PROBLEM STATEMENT —
Only a number is wanted here: the count of lines in the data below where the string "session" occurs.

(RECORDS FOR THE EXERCISE begins)

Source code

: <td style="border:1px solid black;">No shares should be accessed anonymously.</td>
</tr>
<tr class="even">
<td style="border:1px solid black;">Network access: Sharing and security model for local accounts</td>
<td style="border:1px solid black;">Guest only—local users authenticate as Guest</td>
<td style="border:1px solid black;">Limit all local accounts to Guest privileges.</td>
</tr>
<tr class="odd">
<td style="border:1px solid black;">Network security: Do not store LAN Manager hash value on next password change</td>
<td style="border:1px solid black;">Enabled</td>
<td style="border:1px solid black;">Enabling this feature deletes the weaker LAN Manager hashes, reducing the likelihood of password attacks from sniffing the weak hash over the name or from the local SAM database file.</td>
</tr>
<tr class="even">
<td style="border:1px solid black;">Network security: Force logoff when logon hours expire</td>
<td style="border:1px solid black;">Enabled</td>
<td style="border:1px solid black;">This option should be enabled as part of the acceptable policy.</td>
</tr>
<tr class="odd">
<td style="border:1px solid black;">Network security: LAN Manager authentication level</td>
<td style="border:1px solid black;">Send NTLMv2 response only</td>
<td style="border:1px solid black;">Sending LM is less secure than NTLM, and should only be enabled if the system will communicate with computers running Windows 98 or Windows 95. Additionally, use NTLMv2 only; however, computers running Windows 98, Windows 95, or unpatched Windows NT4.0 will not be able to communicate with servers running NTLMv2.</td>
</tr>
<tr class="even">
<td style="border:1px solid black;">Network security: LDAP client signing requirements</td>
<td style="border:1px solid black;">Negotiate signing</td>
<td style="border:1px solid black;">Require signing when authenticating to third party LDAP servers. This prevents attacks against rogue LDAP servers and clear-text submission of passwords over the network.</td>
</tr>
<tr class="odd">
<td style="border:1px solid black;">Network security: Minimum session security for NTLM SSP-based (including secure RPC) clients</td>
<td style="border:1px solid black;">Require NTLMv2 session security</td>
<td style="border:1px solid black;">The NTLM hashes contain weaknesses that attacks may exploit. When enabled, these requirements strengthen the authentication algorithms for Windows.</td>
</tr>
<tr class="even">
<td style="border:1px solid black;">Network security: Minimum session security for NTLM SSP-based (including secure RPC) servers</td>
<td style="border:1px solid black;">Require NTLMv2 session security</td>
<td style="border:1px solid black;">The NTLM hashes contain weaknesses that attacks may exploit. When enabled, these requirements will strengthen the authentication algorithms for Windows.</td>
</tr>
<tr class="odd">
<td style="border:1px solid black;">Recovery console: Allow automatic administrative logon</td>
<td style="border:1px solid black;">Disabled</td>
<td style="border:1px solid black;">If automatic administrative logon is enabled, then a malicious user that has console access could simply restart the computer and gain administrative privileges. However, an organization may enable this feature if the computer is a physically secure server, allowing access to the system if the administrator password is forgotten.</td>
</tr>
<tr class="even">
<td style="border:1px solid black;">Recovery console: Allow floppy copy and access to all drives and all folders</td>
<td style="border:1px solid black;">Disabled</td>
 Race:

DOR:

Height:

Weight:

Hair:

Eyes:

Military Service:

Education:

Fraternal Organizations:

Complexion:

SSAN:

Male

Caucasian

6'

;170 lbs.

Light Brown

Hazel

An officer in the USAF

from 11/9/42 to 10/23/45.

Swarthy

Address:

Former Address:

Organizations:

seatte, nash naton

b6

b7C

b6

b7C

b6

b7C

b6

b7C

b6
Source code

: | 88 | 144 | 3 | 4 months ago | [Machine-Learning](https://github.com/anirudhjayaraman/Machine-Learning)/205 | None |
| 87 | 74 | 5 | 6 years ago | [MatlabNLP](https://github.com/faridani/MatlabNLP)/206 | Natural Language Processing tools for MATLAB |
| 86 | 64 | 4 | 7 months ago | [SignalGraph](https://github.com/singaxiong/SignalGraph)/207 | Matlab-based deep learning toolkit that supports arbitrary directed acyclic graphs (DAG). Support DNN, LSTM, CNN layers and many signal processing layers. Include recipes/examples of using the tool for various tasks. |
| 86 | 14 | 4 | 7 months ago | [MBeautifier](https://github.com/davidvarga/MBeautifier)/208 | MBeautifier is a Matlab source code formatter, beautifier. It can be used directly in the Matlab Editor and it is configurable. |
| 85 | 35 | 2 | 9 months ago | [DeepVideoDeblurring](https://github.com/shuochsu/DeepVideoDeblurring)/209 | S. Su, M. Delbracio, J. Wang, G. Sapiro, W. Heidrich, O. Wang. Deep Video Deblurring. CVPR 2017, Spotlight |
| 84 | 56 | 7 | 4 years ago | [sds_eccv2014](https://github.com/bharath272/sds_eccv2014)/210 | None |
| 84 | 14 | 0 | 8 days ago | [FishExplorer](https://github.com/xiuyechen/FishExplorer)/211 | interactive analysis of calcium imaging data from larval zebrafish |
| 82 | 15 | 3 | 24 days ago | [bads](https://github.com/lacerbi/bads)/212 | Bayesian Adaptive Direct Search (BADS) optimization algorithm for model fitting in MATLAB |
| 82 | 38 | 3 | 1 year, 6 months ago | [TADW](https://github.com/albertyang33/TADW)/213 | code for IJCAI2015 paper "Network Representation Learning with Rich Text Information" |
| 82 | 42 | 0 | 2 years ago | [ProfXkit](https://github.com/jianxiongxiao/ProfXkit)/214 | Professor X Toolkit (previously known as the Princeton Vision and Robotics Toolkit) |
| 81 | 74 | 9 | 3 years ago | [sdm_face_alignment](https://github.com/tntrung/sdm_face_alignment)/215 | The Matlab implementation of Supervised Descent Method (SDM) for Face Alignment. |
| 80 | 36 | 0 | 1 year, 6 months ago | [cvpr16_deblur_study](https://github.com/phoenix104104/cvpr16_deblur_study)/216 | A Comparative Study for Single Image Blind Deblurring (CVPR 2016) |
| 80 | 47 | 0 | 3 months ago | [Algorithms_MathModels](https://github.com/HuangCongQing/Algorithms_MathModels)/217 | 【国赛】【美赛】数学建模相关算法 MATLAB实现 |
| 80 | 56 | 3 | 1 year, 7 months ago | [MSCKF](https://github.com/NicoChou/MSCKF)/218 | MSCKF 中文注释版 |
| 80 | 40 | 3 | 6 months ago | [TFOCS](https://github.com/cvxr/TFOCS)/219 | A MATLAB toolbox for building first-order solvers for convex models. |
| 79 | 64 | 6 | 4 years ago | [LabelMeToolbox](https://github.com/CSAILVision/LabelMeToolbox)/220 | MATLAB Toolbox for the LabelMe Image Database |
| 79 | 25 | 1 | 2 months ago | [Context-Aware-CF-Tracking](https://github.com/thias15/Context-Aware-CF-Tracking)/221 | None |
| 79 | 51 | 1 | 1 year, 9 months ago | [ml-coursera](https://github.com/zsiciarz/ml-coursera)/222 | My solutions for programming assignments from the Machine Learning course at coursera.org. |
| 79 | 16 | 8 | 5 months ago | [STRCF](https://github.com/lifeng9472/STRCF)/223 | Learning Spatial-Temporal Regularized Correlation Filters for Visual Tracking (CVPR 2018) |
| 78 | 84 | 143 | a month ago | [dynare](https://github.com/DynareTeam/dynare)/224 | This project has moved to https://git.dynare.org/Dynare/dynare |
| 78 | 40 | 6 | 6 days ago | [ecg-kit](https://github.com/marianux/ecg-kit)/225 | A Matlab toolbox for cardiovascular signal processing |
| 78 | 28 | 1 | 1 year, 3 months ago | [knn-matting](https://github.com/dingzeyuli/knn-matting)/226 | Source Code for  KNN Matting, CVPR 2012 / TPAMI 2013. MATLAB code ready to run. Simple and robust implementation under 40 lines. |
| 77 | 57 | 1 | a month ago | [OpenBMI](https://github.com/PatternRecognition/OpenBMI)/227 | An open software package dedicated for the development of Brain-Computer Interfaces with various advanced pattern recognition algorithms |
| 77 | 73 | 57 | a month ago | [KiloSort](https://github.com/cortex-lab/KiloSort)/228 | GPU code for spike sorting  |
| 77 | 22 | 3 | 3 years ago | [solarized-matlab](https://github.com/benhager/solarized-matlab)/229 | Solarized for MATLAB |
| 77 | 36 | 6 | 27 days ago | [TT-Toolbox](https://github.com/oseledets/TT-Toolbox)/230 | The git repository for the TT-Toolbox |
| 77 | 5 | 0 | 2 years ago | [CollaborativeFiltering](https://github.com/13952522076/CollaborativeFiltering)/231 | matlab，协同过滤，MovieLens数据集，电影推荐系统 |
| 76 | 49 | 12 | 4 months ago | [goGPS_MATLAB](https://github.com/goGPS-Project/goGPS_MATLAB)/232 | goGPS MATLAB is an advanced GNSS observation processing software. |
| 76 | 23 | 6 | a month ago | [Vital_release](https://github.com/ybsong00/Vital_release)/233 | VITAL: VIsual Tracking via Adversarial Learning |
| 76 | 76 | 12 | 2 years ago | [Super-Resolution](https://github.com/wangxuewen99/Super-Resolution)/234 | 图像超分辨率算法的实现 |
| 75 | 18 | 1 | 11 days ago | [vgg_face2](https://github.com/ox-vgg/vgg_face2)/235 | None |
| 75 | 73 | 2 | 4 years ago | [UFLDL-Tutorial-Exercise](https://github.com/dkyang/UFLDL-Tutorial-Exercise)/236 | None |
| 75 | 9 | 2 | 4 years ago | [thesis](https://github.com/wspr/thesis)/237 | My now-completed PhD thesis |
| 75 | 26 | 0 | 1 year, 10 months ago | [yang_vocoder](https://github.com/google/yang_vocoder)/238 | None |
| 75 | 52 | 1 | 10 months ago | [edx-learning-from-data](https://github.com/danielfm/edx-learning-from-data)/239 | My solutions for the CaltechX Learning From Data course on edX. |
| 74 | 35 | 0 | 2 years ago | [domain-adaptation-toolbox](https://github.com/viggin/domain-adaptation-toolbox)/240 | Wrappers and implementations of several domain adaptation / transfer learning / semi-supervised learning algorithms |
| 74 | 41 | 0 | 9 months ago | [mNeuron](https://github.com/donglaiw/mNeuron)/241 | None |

(RECORDS FOR THE EXERCISE ends)

EXERCISE RESULT —
4